DOI: https://doi.org/10.32470/CCN.2019.1347-0
Authors: Konstantinos Tsetsos, Thomas Pfeffer, Christoffer Gahnström, Tobias H Donner, University Medical Center Hamburg-Eppendorf, Germany
Abstract: Humans often violate the principles of decision rationality. For instance, they may choose fish over steak, steak over salad, but salad over fish, disclosing thus inconsistent preferences. Such choice inconsistencies are well-established, but their mechanistic basis remains elusive. We have previously attributed choice inconsistencies to a selective integration process: In a protracted decision-making task (trials of 5-10s) requiring the accumulation of two simultaneously presented streams of payoff samples, momentarily higher payoffs were accumulated with stronger weight.

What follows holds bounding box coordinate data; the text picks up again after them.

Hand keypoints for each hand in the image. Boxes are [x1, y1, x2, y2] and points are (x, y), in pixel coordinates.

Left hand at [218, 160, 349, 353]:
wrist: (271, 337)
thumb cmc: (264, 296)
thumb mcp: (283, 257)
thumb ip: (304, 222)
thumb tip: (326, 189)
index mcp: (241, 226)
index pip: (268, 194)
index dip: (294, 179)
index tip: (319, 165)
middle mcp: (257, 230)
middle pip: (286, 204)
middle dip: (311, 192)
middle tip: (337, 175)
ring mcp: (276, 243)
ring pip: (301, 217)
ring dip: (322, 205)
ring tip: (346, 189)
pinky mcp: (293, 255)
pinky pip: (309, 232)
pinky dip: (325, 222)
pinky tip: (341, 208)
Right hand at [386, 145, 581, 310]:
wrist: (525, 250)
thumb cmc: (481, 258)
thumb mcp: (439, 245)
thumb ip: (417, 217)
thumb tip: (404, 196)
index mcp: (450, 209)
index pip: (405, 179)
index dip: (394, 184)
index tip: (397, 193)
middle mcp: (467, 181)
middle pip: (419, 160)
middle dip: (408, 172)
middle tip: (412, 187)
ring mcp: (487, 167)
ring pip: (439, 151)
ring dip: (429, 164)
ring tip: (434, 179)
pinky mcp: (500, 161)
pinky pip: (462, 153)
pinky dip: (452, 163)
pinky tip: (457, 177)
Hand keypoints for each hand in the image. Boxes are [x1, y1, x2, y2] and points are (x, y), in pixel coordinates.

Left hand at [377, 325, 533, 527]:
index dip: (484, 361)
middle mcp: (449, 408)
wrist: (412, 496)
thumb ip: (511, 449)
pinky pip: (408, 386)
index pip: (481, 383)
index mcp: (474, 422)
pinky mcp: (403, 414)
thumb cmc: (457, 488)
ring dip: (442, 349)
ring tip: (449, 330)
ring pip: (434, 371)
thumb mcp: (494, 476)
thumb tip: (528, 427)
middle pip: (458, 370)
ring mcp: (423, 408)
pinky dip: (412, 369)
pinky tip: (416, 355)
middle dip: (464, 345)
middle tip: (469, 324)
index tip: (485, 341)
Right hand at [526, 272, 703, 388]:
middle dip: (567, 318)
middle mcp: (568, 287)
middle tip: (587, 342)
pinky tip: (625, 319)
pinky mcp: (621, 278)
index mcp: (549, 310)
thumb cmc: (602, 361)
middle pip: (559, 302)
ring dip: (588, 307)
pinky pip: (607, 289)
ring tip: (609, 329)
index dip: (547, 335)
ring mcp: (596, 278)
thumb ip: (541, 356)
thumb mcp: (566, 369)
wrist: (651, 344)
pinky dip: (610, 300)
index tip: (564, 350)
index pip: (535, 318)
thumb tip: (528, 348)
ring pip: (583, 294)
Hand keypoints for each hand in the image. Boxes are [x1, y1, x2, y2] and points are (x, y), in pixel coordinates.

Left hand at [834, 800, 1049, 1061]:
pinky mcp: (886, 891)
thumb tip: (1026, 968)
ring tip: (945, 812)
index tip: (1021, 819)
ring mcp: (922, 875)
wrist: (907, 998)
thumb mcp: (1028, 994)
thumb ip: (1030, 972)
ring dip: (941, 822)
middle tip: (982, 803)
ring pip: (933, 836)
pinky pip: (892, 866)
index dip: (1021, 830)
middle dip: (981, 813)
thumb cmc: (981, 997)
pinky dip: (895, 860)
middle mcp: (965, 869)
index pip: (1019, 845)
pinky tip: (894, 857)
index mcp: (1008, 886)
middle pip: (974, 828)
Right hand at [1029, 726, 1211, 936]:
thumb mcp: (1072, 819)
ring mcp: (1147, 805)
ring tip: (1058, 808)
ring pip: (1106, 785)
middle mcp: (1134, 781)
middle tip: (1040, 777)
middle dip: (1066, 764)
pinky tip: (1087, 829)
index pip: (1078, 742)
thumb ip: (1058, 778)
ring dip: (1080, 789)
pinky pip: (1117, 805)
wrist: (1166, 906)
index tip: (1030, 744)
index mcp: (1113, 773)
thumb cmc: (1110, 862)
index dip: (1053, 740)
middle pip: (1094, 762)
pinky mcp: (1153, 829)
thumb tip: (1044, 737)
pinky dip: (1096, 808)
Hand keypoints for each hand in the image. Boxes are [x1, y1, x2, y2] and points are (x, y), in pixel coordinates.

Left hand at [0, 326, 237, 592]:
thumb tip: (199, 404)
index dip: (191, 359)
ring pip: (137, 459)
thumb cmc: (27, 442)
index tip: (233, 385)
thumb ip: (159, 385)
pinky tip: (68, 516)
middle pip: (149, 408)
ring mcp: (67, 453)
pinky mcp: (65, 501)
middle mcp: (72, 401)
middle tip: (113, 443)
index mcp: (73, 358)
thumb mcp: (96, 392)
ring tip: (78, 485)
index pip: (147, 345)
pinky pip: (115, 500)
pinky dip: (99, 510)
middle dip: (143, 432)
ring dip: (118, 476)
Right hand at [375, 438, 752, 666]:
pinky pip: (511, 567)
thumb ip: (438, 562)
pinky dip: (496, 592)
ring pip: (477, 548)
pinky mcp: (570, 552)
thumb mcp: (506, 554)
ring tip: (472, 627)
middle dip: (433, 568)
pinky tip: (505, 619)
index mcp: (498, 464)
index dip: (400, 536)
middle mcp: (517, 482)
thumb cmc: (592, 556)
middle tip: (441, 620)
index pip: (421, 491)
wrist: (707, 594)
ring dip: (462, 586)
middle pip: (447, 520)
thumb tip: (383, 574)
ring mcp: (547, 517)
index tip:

Here, we hypothesized that this selective integration process may be realized via competitive interactions between incoming payoffs, mediated via GABAergic inhibition in cortical circuits. We tested this hypothesis in humans through a combination of the task above with magnetoencephalography (MEG) and pharmacological boost of GABAergic transmission (lorazepam). The drug amplified MEG markers of cortical inhibition as well as behavioral signatures of selective integration. Critically, the drug did not change the time-constant of payoffs accumulation. We conclude that GABAergic cortical inhibition mediates selective integration and decision irrationality. In the protracted decisions we examined, GABAergic inhibition exerts its effect primarily on the input rather than the accumulation stage, distinct from current neural circuit models of perceptual evidence accumulation.